You describe Rashid, a migrant who sells roses, but pays the bill after leaving … He dreams of living in Europe, but it is not the way he imagines it … Have you had any experiences with migrants?

Yes, actually, for the part of the book that refers to the Senegalese Djiby, I did a lot of research and I spoke with immigrants from Senegal, Morocco, I also did research in the newspapers. Unfortunately, I must say that exactly that the part about Djiby is a true story. Only the person Djiby does not exist. It is a combination of different stories and events placed in a fictional character, but the story is true. Also, after the publication of the book, I had the opportunity to make a documentary for a Dutch television about migration and we made a series. Then I spoke about many problems, about the situation that I still follow. I think it’s the most important geopolitical development of the moment. The future of Europe as a continent depends on whether or not we will find a solution or a way of dealing with this issue. This is a problem for all of Europe, not just a single country to solve the problem. There should be a pan-European approach to this problem.

Transsexuals are portrayed through interesting and true events. You wrote “Migrants vs. an already semi-destroyed state system, sex and mambo italiano”. Does all this contribute to once more confirm the fact that “La Superba” is a kaleidoscope of tragicomic modernity. Was that your writing goal?

I am not sure. When I start writing, the process is for the larger part very intuitive, I don’t make a plan and I don’t have a writing goal. A masterpiece, or something else, I am just trying to find ways to tell a story. And then I’m always interested in writing in a way that I don’t impose my own opinion. Actually, the book does not provide answers, but rather opens up some good questions. When I began to write “La Superba” I realized that the best way to do it is to tell stories about migration, also contrasting stories. There are many characters in the book that are driven by the dream for a better life and all are getting lost in their own imagination in their own way. I just juxtapose the stories and I don’t impose my opinion. I left the reader to create his own opinion. I think it is what  literature can do, to show things, and to tell stories and perhaps change the point of view of the reader and make him think. If I want to express my opinion, I have different ways: Every now and then I write for newspapers, in columns … there I express my own opinion. It can be very relaxing, according to me. But it is interesting that the novels, ther you can show the complexity. Perhaps the reader of “La Superba” will realize that the result in the end is much more complex than he, or she thought or assumed before reading the book. I think that is a good thing.

What does creating mean for you? How do you perceive literature?

Creating for me almost feels like a necessity. Always, as a child, I had the need to create something. Draw small little things … As a child I was fascinated by the fact that you can make something first did not exist, and then it exists. Recreating creation, there is magic in that. I am still that little boy who is fascinated by the magic of creating something that did not exist before. And for me, I cannot imagine a life without doing that.
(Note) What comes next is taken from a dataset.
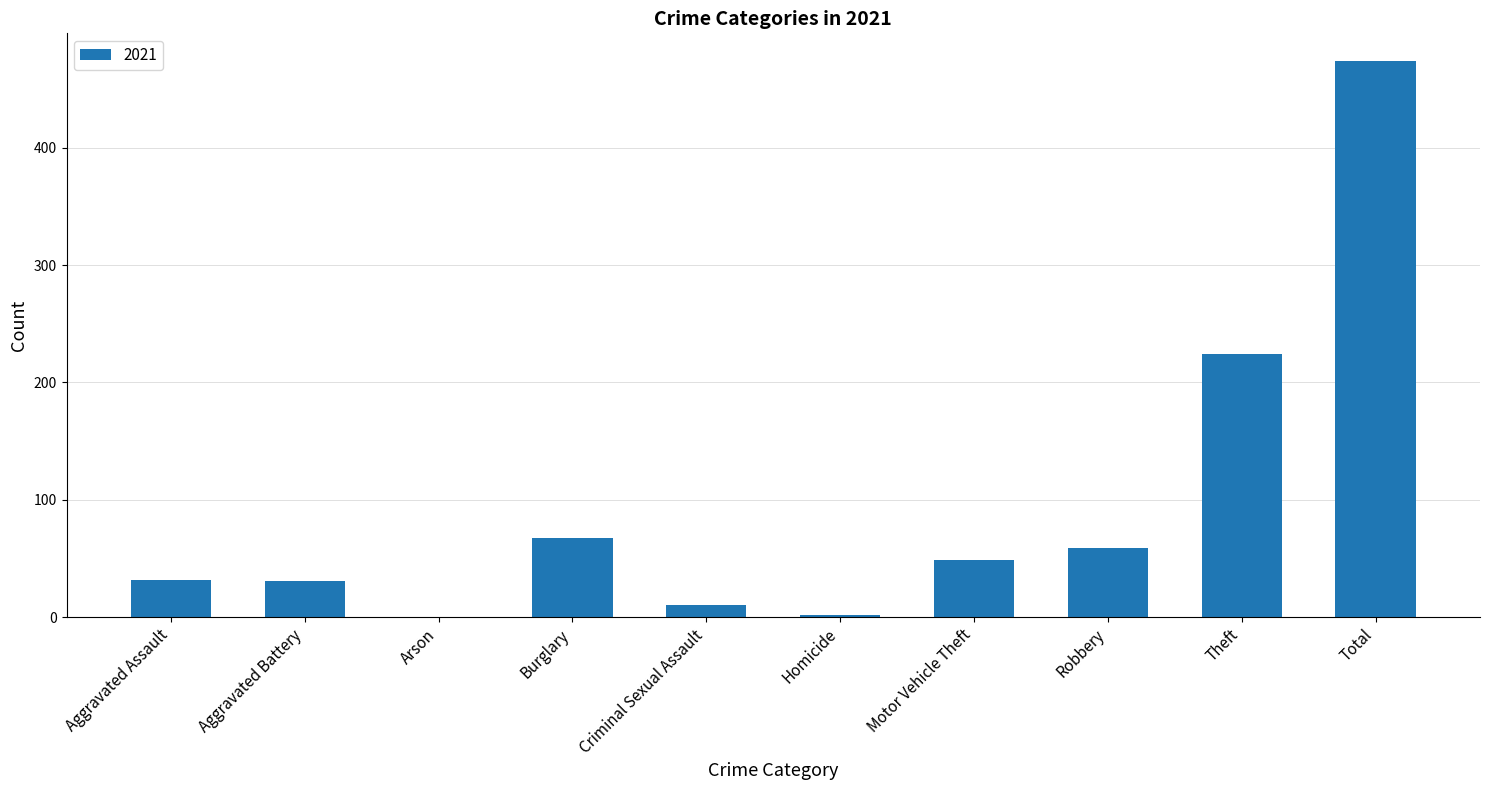

Between Aggravated Battery and Theft, which is larger?

Theft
Do you go to book fairs? Do you like meeting with readers, signing books?

Yes, I do it quite often and I like it. Most often because writing is a very lonely profession. You may need a few years to write a novel and you do not have anybody to talk with the whole time. You are isolated in creating and for a change I like to meet with readers and talk with them about the book.

You have been in Skopje for several days? Are you having a good time?

I have been in Skopje for three days and I like it very much. Absolutely everything I write is related to fantasy and reality, facts and fiction, the truth and the lie, and I think it’s very difficult today to draw a line between these categories. And Skopje as a city is very much like that. It looks like a city I could have invented in a novel.

Will you write a novel about Skopje in the future?

Maybe. The city is inspiring and you never know what might inspire you in the future. I am staying until Sunday and I have time to think.